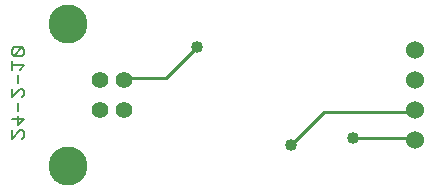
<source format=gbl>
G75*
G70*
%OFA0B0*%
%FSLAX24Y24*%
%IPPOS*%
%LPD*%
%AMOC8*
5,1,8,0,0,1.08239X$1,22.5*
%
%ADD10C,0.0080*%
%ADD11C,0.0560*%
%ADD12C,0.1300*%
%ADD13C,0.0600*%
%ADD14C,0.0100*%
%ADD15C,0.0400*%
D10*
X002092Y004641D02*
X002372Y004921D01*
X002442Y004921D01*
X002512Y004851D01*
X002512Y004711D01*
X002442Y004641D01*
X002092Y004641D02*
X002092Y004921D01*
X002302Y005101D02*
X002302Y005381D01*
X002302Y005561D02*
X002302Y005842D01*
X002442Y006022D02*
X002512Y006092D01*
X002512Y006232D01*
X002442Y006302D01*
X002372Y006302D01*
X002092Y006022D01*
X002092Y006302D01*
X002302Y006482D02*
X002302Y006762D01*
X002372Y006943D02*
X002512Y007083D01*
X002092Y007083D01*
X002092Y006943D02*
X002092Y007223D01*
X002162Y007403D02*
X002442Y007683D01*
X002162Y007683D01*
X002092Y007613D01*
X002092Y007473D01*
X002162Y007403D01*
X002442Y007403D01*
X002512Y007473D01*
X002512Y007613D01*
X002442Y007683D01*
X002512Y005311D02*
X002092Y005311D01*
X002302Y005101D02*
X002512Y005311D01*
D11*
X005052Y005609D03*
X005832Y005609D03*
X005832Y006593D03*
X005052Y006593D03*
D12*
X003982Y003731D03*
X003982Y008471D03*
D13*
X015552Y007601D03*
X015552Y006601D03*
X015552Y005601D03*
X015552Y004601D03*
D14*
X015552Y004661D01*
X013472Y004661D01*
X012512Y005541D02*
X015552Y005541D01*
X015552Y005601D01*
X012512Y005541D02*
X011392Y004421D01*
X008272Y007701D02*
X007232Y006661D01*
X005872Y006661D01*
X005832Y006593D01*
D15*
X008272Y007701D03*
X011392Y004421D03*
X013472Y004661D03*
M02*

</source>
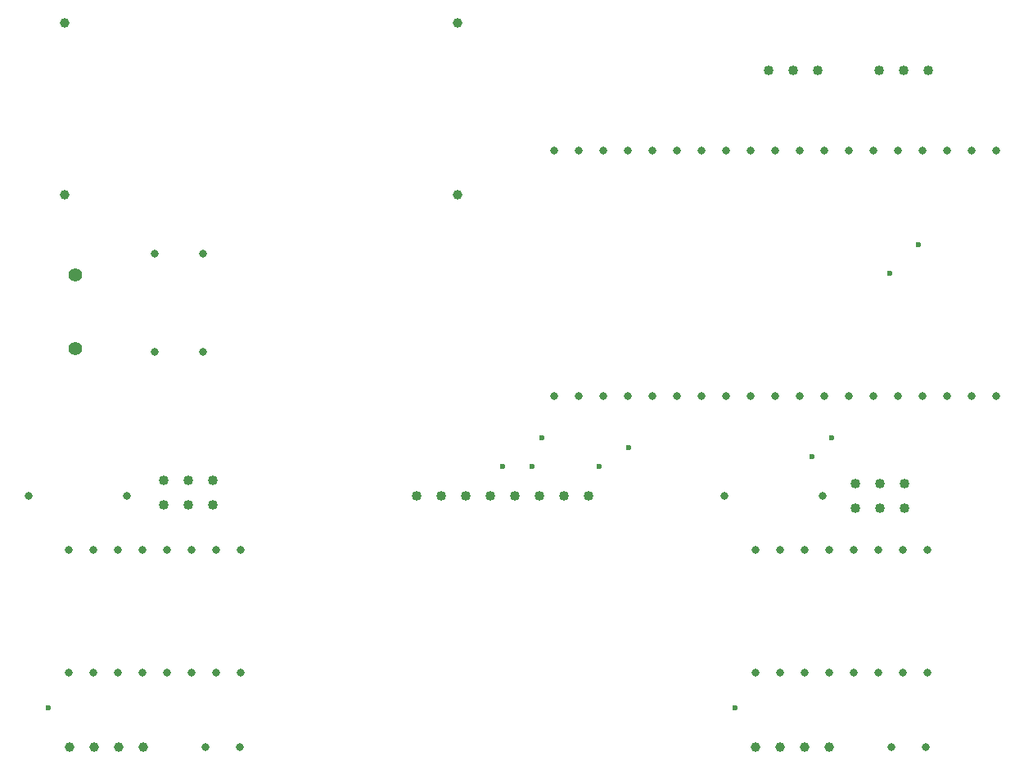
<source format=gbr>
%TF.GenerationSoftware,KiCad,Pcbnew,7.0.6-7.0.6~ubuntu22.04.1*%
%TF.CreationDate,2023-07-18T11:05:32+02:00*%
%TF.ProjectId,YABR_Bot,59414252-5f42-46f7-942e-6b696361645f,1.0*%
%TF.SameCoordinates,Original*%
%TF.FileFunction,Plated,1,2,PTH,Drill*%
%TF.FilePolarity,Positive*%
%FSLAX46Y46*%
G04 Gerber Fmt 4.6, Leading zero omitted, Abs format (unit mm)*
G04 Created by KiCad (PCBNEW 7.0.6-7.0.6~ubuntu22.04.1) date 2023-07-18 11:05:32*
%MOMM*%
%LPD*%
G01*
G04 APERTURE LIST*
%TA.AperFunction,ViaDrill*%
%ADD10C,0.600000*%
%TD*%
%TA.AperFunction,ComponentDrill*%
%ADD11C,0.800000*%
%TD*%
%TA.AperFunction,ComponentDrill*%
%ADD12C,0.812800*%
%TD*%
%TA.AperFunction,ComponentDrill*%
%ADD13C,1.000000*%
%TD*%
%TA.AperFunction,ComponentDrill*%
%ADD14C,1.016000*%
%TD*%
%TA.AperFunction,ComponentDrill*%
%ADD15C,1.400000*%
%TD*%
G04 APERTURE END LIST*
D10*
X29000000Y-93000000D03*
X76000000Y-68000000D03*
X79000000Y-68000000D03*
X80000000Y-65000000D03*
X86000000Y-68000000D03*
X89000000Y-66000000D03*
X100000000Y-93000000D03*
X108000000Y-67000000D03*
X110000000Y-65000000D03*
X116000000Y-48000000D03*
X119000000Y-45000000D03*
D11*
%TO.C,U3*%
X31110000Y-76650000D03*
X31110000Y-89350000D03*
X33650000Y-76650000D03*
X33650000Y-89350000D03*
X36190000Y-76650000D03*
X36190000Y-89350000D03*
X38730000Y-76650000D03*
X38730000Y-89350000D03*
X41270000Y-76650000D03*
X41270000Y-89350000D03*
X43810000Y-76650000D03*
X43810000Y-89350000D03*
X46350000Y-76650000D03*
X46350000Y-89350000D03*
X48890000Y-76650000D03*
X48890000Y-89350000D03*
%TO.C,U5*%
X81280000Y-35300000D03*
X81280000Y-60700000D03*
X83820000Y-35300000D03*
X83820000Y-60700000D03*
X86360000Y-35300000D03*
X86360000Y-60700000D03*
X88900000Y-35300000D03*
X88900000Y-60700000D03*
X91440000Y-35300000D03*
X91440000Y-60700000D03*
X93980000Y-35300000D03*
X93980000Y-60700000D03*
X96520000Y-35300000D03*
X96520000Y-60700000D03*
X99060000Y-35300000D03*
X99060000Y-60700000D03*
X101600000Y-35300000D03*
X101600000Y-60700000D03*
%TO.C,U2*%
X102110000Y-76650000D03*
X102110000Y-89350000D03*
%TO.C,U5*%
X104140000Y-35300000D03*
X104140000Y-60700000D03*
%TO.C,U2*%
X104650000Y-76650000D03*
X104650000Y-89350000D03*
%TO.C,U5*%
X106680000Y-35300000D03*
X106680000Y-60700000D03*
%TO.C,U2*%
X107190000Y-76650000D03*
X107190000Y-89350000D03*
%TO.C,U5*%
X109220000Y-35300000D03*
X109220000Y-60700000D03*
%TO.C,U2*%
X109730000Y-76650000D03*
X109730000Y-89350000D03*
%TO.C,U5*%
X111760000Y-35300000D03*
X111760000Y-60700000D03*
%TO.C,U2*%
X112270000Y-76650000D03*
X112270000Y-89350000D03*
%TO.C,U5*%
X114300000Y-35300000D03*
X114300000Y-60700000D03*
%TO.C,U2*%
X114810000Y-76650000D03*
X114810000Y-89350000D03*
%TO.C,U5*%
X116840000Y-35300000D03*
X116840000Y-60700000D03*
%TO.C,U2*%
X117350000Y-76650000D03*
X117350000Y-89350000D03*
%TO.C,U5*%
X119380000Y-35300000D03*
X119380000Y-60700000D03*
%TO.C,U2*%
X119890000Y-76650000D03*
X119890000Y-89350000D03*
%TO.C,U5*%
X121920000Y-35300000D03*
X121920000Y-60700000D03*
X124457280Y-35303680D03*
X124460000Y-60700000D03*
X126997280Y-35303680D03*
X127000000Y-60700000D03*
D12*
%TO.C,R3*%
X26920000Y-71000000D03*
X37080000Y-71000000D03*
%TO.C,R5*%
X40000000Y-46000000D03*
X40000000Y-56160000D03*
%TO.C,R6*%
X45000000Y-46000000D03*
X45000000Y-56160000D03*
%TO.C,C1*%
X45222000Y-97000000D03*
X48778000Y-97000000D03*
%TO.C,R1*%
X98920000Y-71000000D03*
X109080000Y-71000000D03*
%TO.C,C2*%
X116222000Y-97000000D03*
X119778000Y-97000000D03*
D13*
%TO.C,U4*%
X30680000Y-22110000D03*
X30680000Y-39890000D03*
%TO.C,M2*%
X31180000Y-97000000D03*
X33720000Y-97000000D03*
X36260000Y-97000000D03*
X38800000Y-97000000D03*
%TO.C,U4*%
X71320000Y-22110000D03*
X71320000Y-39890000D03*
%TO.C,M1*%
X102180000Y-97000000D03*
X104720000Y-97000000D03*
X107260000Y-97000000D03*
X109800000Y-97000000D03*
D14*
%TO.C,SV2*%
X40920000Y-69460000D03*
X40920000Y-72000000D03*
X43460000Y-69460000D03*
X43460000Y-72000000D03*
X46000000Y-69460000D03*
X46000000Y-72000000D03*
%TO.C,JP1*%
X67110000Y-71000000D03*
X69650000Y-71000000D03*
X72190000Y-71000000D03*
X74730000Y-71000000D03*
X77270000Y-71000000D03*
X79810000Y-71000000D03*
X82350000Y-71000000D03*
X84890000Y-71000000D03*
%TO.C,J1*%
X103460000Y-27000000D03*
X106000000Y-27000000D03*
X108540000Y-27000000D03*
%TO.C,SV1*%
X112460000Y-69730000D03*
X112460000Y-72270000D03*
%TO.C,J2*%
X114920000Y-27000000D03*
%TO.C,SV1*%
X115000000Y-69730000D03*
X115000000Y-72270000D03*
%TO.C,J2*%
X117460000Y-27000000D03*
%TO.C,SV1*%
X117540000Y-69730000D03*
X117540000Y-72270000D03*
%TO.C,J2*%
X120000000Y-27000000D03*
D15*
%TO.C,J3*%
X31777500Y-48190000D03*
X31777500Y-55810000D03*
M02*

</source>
++++++++++++++++++++
- **ACTIVITY**
Looking at the data above, return every line from the one with "X86360000Y-60700000D03*" down to the one with "X104650000Y-76650000D03*", exactly and inclusively.

- **THE ANSWER**
X86360000Y-60700000D03*
X88900000Y-35300000D03*
X88900000Y-60700000D03*
X91440000Y-35300000D03*
X91440000Y-60700000D03*
X93980000Y-35300000D03*
X93980000Y-60700000D03*
X96520000Y-35300000D03*
X96520000Y-60700000D03*
X99060000Y-35300000D03*
X99060000Y-60700000D03*
X101600000Y-35300000D03*
X101600000Y-60700000D03*
%TO.C,U2*%
X102110000Y-76650000D03*
X102110000Y-89350000D03*
%TO.C,U5*%
X104140000Y-35300000D03*
X104140000Y-60700000D03*
%TO.C,U2*%
X104650000Y-76650000D03*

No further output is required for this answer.